> **WHAT THE EXERCISE ASKS**
In the pH tester thread, how long has OVT been using the Hanna 4?

> **PASSAGE PROVIDED**
·····

I've got a Hannah Checker and a Pinpoint pH tester. Neither of them works right now and I suspect it's because the probes are old and dried out. A Hannah replacement probe is +$20 and the Pinpoint is +$45. I know some of you are having good luck with the Pinpoint but is anyone using the Hannah? 

What about the Milwaukee pH 600? I've seen identical "no name" units on the web for $15. Are these any good? How can one point calibration be accurate?


----------



## OVT (Aug 26, 2010)

Gee, the web browser ate my reply


----------



## Aquaticz (May 22, 2009)

I use a hanna PH5. I suggest you call them as I did because the instructions do not tell you how to reset. They were very nice and walked me through it. Best if you use both buffers to calibrate.
Having said that I was at a meet and picked up a brand new Milwalkee for.... 20 bucks!. They sell for 50


----------



## OVT (Aug 26, 2010)

I've been using Hanna 4 for 3 years and love it. Finally had to replace the electrode, could not find one cheaper then $45 

One-point calibration works, sort of, if you do not test a wide range. pH range was invented in 1909 and is a negative log of H3O+ (hydronium ion) cencentration in a substance. pH of 7 is equal to 0.0000001 mol/l concentration. Above that concentration, the substance is acid, below, the substance is basic.

In theory, a one point change (1.0) in pH means that the hydroniom ion concentration potential (voltage) went up or down by about 59.16mV at 25C. Taking a simplistic approach, with one-point calibration we asume that change in voltage is linear in proportion to the ion concentration. Calibrate at 7.0, adjust for temp, plug the voltage in the liner function and you have your "estimated" pH.

·····

> **INFORMATION SHOWN**
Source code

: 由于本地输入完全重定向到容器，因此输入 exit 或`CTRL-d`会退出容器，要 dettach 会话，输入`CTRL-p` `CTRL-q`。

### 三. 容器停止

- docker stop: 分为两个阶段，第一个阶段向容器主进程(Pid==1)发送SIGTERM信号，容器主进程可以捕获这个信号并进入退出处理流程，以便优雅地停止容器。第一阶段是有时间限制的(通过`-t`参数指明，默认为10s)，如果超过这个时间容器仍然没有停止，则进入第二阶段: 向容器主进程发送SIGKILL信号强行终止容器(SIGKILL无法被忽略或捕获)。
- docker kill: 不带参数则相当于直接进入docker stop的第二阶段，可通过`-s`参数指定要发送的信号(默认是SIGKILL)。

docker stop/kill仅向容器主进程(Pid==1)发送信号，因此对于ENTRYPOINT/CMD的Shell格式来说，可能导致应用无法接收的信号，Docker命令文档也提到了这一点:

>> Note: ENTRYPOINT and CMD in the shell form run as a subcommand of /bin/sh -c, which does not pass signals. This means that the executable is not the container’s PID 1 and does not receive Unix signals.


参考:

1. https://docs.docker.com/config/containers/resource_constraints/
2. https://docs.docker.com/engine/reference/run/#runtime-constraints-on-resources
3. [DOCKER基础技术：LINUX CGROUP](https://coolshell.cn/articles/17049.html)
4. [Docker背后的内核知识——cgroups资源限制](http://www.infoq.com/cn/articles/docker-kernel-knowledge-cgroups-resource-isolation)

·····

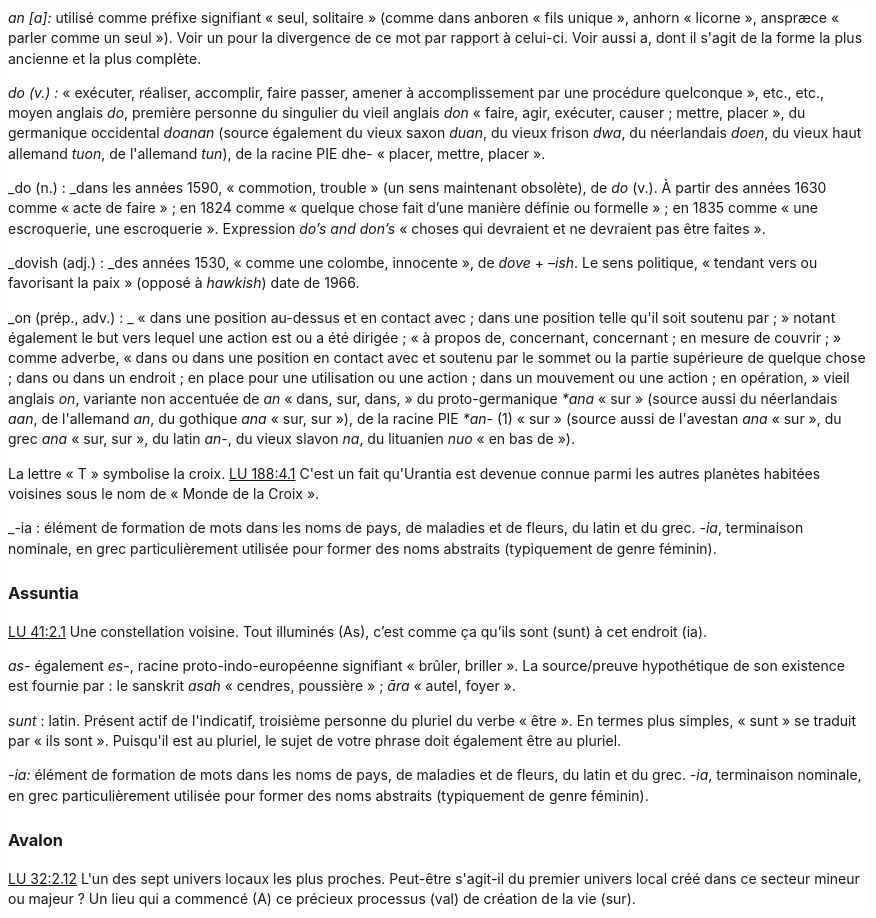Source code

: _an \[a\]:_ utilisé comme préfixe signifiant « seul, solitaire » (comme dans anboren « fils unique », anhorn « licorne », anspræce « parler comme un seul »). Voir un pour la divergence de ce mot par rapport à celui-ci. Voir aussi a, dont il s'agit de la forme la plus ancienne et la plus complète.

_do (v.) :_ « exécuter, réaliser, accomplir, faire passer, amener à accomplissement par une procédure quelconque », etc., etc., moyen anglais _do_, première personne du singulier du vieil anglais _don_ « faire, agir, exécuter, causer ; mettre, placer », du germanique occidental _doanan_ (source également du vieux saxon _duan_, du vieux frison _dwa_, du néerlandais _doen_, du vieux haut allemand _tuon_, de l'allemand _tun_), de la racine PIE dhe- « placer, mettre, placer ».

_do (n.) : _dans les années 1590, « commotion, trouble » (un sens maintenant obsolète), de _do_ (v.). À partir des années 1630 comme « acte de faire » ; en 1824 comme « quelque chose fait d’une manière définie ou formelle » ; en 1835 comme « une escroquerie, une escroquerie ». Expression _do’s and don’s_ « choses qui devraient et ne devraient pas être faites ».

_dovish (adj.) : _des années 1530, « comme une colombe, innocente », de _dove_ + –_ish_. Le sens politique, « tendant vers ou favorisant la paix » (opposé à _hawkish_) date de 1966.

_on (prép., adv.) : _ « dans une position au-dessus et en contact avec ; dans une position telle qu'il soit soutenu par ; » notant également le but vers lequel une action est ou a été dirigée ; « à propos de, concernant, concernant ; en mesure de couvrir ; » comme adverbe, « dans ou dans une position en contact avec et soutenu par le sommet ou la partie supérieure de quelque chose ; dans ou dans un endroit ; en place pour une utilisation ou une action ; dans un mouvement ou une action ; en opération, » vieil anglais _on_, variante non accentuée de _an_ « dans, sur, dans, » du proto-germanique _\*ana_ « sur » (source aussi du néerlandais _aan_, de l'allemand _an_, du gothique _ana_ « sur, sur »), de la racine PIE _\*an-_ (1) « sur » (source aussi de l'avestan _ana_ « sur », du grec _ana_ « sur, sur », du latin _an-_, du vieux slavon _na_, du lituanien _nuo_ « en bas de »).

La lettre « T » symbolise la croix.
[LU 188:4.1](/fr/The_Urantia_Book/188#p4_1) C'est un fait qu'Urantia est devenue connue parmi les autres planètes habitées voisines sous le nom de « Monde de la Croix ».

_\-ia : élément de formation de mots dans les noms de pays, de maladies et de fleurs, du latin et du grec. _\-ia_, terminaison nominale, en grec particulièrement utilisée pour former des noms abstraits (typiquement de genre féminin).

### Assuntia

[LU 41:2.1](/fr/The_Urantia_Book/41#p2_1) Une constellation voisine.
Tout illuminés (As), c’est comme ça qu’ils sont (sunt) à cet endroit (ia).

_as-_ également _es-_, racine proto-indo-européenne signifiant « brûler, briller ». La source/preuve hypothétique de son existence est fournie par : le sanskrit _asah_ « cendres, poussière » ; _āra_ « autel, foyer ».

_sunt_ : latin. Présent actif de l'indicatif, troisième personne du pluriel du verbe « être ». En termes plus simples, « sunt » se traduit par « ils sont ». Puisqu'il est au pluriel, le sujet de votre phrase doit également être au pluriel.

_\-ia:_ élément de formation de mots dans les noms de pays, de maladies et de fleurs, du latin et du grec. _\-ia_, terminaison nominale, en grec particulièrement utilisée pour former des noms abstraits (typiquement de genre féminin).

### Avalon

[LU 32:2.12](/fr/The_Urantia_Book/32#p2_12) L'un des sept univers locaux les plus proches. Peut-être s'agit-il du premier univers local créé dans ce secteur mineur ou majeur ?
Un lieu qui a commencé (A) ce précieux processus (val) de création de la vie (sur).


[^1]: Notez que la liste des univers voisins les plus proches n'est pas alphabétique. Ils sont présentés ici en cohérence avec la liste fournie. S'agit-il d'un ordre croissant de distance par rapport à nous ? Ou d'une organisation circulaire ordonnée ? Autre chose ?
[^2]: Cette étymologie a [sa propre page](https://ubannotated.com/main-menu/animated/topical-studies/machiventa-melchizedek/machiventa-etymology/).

·····

> **THE COMPLETED TASK**
3 years